Skip to contents

Internal function to identify the type of response variable. Supported types are:

  • "continuous-binary": decimal numbers and two unique values; results in a warning, as this type is difficult to model.

  • "continuous-low": decimal numbers and 3 to 5 unique values; results in a message, as this type is difficult to model.

  • "continuous-high": decimal numbers and more than 5 unique values.

  • "integer-binomial": integer with 0s and 1s, suitable for binomial models.

  • "integer-binary": integer with 2 unique values other than 0 and 1; returns a warning, as this type is difficult to model.

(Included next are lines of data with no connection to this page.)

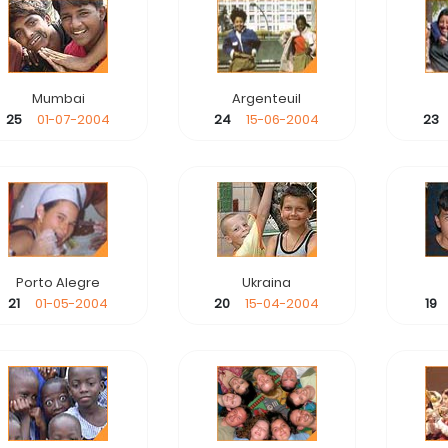
Mumbai
Argenteuil
25
01-07-2004
24
15-06-2004
23
Porto Alegre
Ukraina
21
01-05-2004
20
15-04-2004
19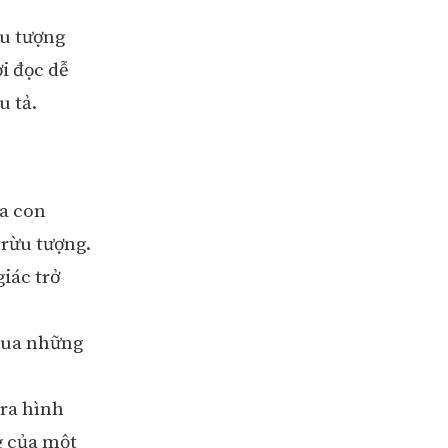
ểu tượng
i đọc dễ
 tả.
ủa con
trừu tượng.
giác trở
 qua những
 ra hình
g của một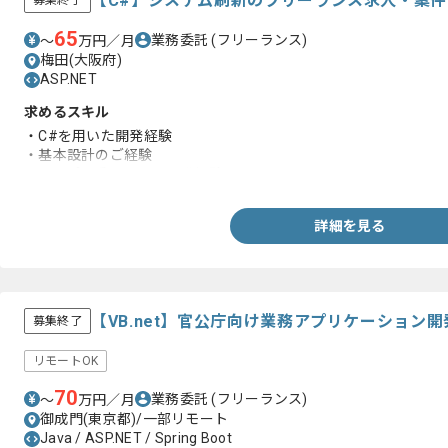
【C#】システム刷新のフリーランス求人・案件
募集終了
65
業務委託
(フリーランス)
〜
万円／月
梅田(大阪府)
ASP.NET
求めるスキル
・C#を用いた開発経験
・基本設計のご経験
・オープン系言語での開発経験
詳細を見る
【VB.net】官公庁向け業務アプリケーション
募集終了
リモートOK
70
業務委託
(フリーランス)
〜
万円／月
御成門(東京都)/一部リモート
Java / ASP.NET / Spring Boot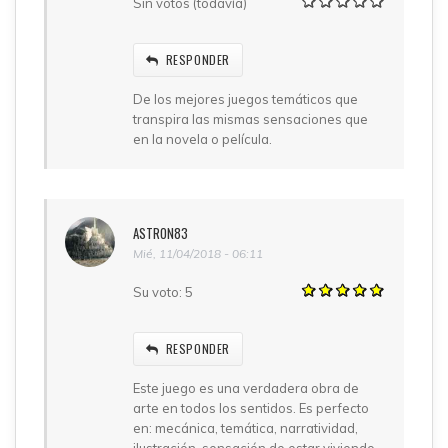
Sin votos (todavía)
RESPONDER
De los mejores juegos temáticos que
transpira las mismas sensaciones que
en la novela o película.
ASTRON83
Mié, 11/04/2018 - 06:11
Su voto:
5
RESPONDER
Este juego es una verdadera obra de
arte en todos los sentidos. Es perfecto
en: mecánica, temática, narratividad,
ilustración, sensación de estar viviendo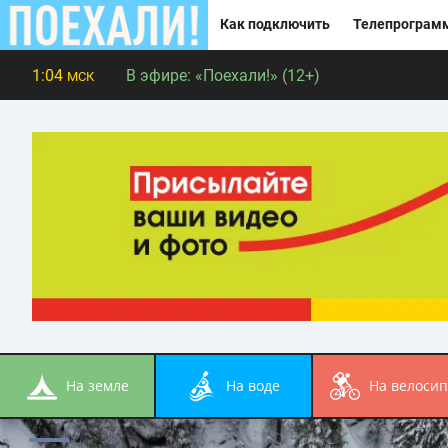
Как подключить
Телепрограм
1:04
В эфире:
«Поехали!» (12+)
МСК
на земле
на воде
на велоси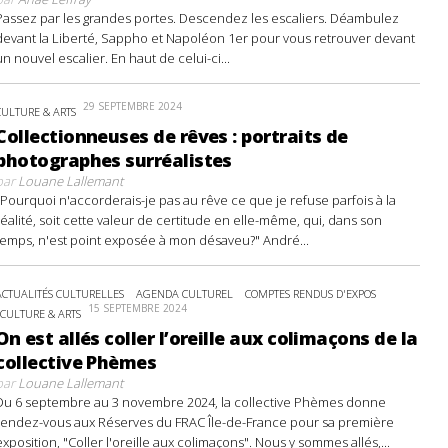
Passez par les grandes portes. Descendez les escaliers. Déambulez
devant la Liberté, Sappho et Napoléon 1er pour vous retrouver devant
un nouvel escalier. En haut de celui-ci...
29 SEPTEMBRE 2024
CULTURE & ARTS
Collectionneuses de rêves : portraits de
photographes surréalistes
par
Louane Lallemant
"Pourquoi n'accorderais-je pas au rêve ce que je refuse parfois à la
réalité, soit cette valeur de certitude en elle-même, qui, dans son
temps, n'est point exposée à mon désaveu?" André...
ACTUALITÉS CULTURELLES
AGENDA CULTUREL
COMPTES RENDUS D'EXPOS
15 SEPTEMBRE 2024
CULTURE & ARTS
On est allés coller l’oreille aux colimaçons de la
collective Phèmes
par
Louane Lallemant
Du 6 septembre au 3 novembre 2024, la collective Phèmes donne
rendez-vous aux Réserves du FRAC Île-de-France pour sa première
exposition, "Coller l'oreille aux colimaçons". Nous y sommes allés,...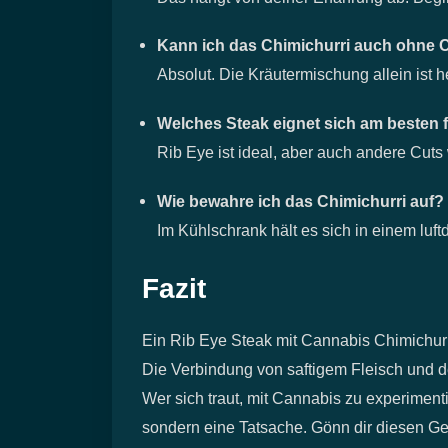
Kann ich das Chimichurri auch ohne 
Absolut. Die Kräutermischung allein ist
Welches Steak eignet sich am besten 
Rib Eye ist ideal, aber auch andere Cuts
Wie bewahre ich das Chimichurri auf?
Im Kühlschrank hält es sich in einem luf
Fazit
Ein Rib Eye Steak mit Cannabis Chimichurri 
Die Verbindung von saftigem Fleisch und d
Wer sich traut, mit Cannabis zu experimenti
sondern eine Tatsache. Gönn dir diesen Gen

  • "integer-low": integer with 3 to 5 unique values or meets specified thresholds.

  • "integer-high": integer with more than 5 unique values suitable for count modelling.

  • "categorical": character or factor with 2 or more levels.

  • "unknown": when the response type cannot be determined.

Usage

identify_response_type(df = NULL, response = NULL, quiet = FALSE)

Arguments

df

(required; data frame, tibble, or sf) A data frame with responses and predictors. Default: NULL.

response

(optional; character string or vector) Name/s of response variable/s in df. Used in target encoding when it names a numeric variable and there are categorical predictors, and to compute preference order. Default: NULL.

quiet

(optional; logical) If FALSE, messages generated during the execution of the function are printed to the console Default: FALSE

Value

character string: response type

Examples

identify_response_type(
  df = vi,
  response = "vi_numeric"
)
#> [1] "continuous-high"

identify_response_type(
  df = vi,
  response = "vi_counts"
)
#> [1] "integer-high"

identify_response_type(
  df = vi,
  response = "vi_binomial"
)
#> [1] "integer-binomial"

identify_response_type(
  df = vi,
  response = "vi_categorical"
)
#> [1] "categorical"

identify_response_type(
  df = vi,
  response = "vi_factor"
)
#> [1] "categorical"